たとえば、炭水化物に含まれるブドウ糖は、小腸から吸収された後肝臓に送られ、一度グリコーゲンという物質に変化し貯蔵されます。そして、栄養が不足したときなどに体の要求に応じて再度ブドウ糖にもどし、エネルギーの元として活用されるのです。また、肝臓は身体を動かすエネルギー元を貯蔵するだけでなく、アミノ酸を合成してタンパク質を作り、肉や骨、血液といった体を構成する組織も支えています。


毒を中和する

アルコールなどの解毒作用は、世間で最もよく知られている肝臓の機能でしょう。アルコールだけでなく、体内でタンパク質をつくりだす際に生成される毒性のアンモニアや有害物質なども、無害な物質に変えることができます。

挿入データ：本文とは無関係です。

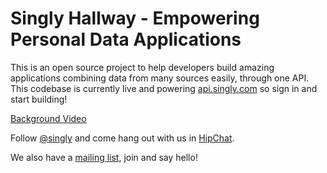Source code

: Singly Hallway - Empowering Personal Data Applications
======================================================

This is an open source project to help developers build amazing applications
combining data from many sources easily, through one API. This codebase is
currently live and powering [api.singly.com](https://api.singly.com/) so sign in
and start building!

[Background Video](http://www.youtube.com/watch?v=pTNO5npNq28)

Follow [@singly](http://twitter.com/singly) and come hang out with us in
[HipChat](http://chat.singly.com/).

We also have a [mailing list](https://groups.google.com/group/singlyapi), join
and say hello!
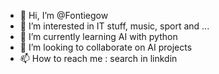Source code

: - 👋 Hi, I’m @Fontiegow
- 👀 I’m interested in IT stuff, music, sport and ...
- 🌱 I’m currently learning AI with python
- 💞️ I’m looking to collaborate on AI projects
- 📫 How to reach me : search in linkdin

<!---
Fontiegow/Fontiegow is a ✨ special ✨ repository because its `README.md` (this file) appears on your GitHub profile.
You can click the Preview link to take a look at your changes.
--->
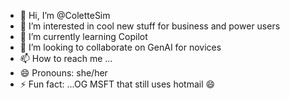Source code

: - 👋 Hi, I’m @ColetteSim
- 👀 I’m interested in cool new stuff for business and power users
- 🌱 I’m currently learning Copilot
- 💞️ I’m looking to collaborate on GenAI for novices
- 📫 How to reach me ...
- 😄 Pronouns: she/her
- ⚡ Fun fact: ...OG MSFT that still uses hotmail 😄

<!---
ColetteSim/ColetteSim is a ✨ special ✨ repository because its `README.md` (this file) appears on your GitHub profile.
You can click the Preview link to take a look at your changes.
--->
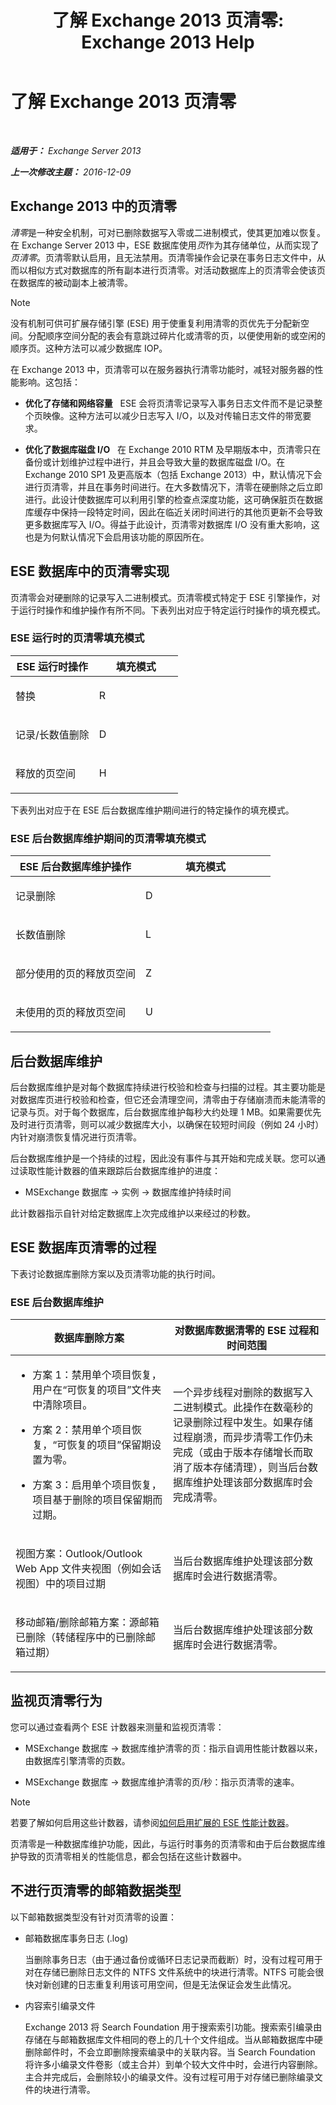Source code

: ﻿---
title: '了解 Exchange 2013 页清零: Exchange 2013 Help'
TOCTitle: 了解 Exchange 2013 页清零
ms:assetid: 0ca7b188-efbc-4c0d-bcfe-5138cffc803c
ms:mtpsurl: https://technet.microsoft.com/zh-cn/library/Gg549096(v=EXCHG.150)
ms:contentKeyID: 61642435
ms.date: 01/11/2018
mtps_version: v=EXCHG.150
ms.translationtype: HT
---

# 了解 Exchange 2013 页清零

 

_**适用于：** Exchange Server 2013_

_**上一次修改主题：** 2016-12-09_

## Exchange 2013 中的页清零

*清零*是一种安全机制，可对已删除数据写入零或二进制模式，使其更加难以恢复。在 Exchange Server 2013 中，ESE 数据库使用*页*作为其存储单位，从而实现了*页清零*。页清零默认启用，且无法禁用。页清零操作会记录在事务日志文件中，从而以相似方式对数据库的所有副本进行页清零。对活动数据库上的页清零会使该页在数据库的被动副本上被清零。

> [!NOTE]  
> 没有机制可供可扩展存储引擎 (ESE) 用于使重复利用清零的页优先于分配新空间。分配顺序空间分配的表会有意跳过碎片化或清零的页，以便使用新的或空闲的顺序页。这种方法可以减少数据库 IOP。


在 Exchange 2013 中，页清零可以在服务器执行清零功能时，减轻对服务器的性能影响。这包括：

  - **优化了存储和网络容量**   ESE 会将页清零记录写入事务日志文件而不是记录整个页映像。这种方法可以减少日志写入 I/O，以及对传输日志文件的带宽要求。

  - **优化了数据库磁盘 I/O**   在 Exchange 2010 RTM 及早期版本中，页清零只在备份或计划维护过程中进行，并且会导致大量的数据库磁盘 I/O。在 Exchange 2010 SP1 及更高版本（包括 Exchange 2013）中，默认情况下会进行页清零，并且在事务时间进行。在大多数情况下，清零在硬删除之后立即进行。此设计使数据库可以利用引擎的检查点深度功能，这可确保脏页在数据库缓存中保持一段特定时间，因此在临近关闭时间进行的其他页更新不会导致更多数据库写入 I/O。得益于此设计，页清零对数据库 I/O 没有重大影响，这也是为何默认情况下会启用该功能的原因所在。

## ESE 数据库中的页清零实现

页清零会对硬删除的记录写入二进制模式。页清零模式特定于 ESE 引擎操作，对于运行时操作和维护操作有所不同。下表列出对应于特定运行时操作的填充模式。

### ESE 运行时的页清零填充模式

<table>
<colgroup>
<col style="width: 50%" />
<col style="width: 50%" />
</colgroup>
<thead>
<tr class="header">
<th>ESE 运行时操作</th>
<th>填充模式</th>
</tr>
</thead>
<tbody>
<tr class="odd">
<td><p>替换</p></td>
<td><p>R</p></td>
</tr>
<tr class="even">
<td><p>记录/长数值删除</p></td>
<td><p>D</p></td>
</tr>
<tr class="odd">
<td><p>释放的页空间</p></td>
<td><p>H</p></td>
</tr>
</tbody>
</table>


下表列出对应于在 ESE 后台数据库维护期间进行的特定操作的填充模式。

### ESE 后台数据库维护期间的页清零填充模式

<table>
<colgroup>
<col style="width: 50%" />
<col style="width: 50%" />
</colgroup>
<thead>
<tr class="header">
<th>ESE 后台数据库维护操作</th>
<th>填充模式</th>
</tr>
</thead>
<tbody>
<tr class="odd">
<td><p>记录删除</p></td>
<td><p>D</p></td>
</tr>
<tr class="even">
<td><p>长数值删除</p></td>
<td><p>L</p></td>
</tr>
<tr class="odd">
<td><p>部分使用的页的释放页空间</p></td>
<td><p>Z</p></td>
</tr>
<tr class="even">
<td><p>未使用的页的释放页空间</p></td>
<td><p>U</p></td>
</tr>
</tbody>
</table>


## 后台数据库维护

后台数据库维护是对每个数据库持续进行校验和检查与扫描的过程。其主要功能是对数据库页进行校验和检查，但它还会清理空间，清零由于存储崩溃而未能清零的记录与页。对于每个数据库，后台数据库维护每秒大约处理 1 MB。如果需要优先及时进行页清零，则可以减少数据库大小，以确保在较短时间段（例如 24 小时）内针对崩溃恢复情况进行页清零。

后台数据库维护是一个持续的过程，因此没有事件与其开始和完成关联。您可以通过读取性能计数器的值来跟踪后台数据库维护的进度：

  - MSExchange 数据库 -\> 实例 -\> 数据库维护持续时间

此计数器指示自针对给定数据库上次完成维护以来经过的秒数。

## ESE 数据库页清零的过程

下表讨论数据库删除方案以及页清零功能的执行时间。

### ESE 后台数据库维护

<table>
<colgroup>
<col style="width: 50%" />
<col style="width: 50%" />
</colgroup>
<thead>
<tr class="header">
<th>数据库删除方案</th>
<th>对数据库数据清零的 ESE 过程和时间范围</th>
</tr>
</thead>
<tbody>
<tr class="odd">
<td><ul>
<li><p>方案 1：禁用单个项目恢复，用户在“可恢复的项目”文件夹中清除项目。</p></li>
<li><p>方案 2：禁用单个项目恢复，“可恢复的项目”保留期设置为零。</p></li>
<li><p>方案 3：启用单个项目恢复，项目基于删除的项目保留期而过期。</p></li>
</ul></td>
<td><p>一个异步线程对删除的数据写入二进制模式。此操作在数毫秒的记录删除过程中发生。如果存储过程崩溃，而异步清零工作仍未完成（或由于版本存储增长而取消了版本存储清理），则当后台数据库维护处理该部分数据库时会完成清零。</p></td>
</tr>
<tr class="even">
<td><p>视图方案：Outlook/Outlook Web App 文件夹视图（例如会话视图）中的项目过期</p></td>
<td><p>当后台数据库维护处理该部分数据库时会进行数据清零。</p></td>
</tr>
<tr class="odd">
<td><p>移动邮箱/删除邮箱方案：源邮箱已删除（转储程序中的已删除邮箱过期）</p></td>
<td><p>当后台数据库维护处理该部分数据库时会进行数据清零。</p></td>
</tr>
</tbody>
</table>


## 监视页清零行为

您可以通过查看两个 ESE 计数器来测量和监视页清零：

  - MSExchange 数据库 -\> 数据库维护清零的页：指示自调用性能计数器以来，由数据库引擎清零的页数。

  - MSExchange 数据库 -\> 数据库维护清零的页/秒：指示页清零的速率。

> [!NOTE]  
> 若要了解如何启用这些计数器，请参阅<a href="https://go.microsoft.com/fwlink/p/?linkid=101194">如何启用扩展的 ESE 性能计数器</a>。


页清零是一种数据库维护功能，因此，与运行时事务的页清零和由于后台数据库维护导致的页清零相关的性能信息，都会包括在这些计数器中。

## 不进行页清零的邮箱数据类型

以下邮箱数据类型没有针对页清零的设置：

  - 邮箱数据库事务日志 (.log)
    
    当删除事务日志（由于通过备份或循环日志记录而截断）时，没有过程可用于对在存储已删除日志文件的 NTFS 文件系统中的块进行清零。NTFS 可能会很快对新创建的日志重复利用该可用空间，但是无法保证会发生此情况。

  - 内容索引编录文件
    
    Exchange 2013 将 Search Foundation 用于搜索索引功能。搜索索引编录由存储在与邮箱数据库文件相同的卷上的几十个文件组成。当从邮箱数据库中硬删除邮件时，不会立即删除搜索编录中的关联内容。当 Search Foundation 将许多小编录文件卷影（或主合并）到单个较大文件中时，会进行内容删除。主合并完成后，会删除较小的编录文件。没有过程可用于对存储已删除编录文件的块进行清零。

しかし、解毒作用にも限界があるため、薬の呑みすぎやアルコールの多量摂取は肝臓を壊す原因となります。肝臓の不調は自覚症状が出にくいため、症状が現れたときはすでに手遅れという場合もあります。定期的な健康診断を行うなど、日頃からの注意が必要です。
以上が肝臓の主な働きですが、これが役割の全てではありません。先にも述べたように、肝臓は約500以上の仕事をこなしている非常に重要な器官です。くれぐれも、アルコールの飲み過ぎなどで酷使しないようにしましょう。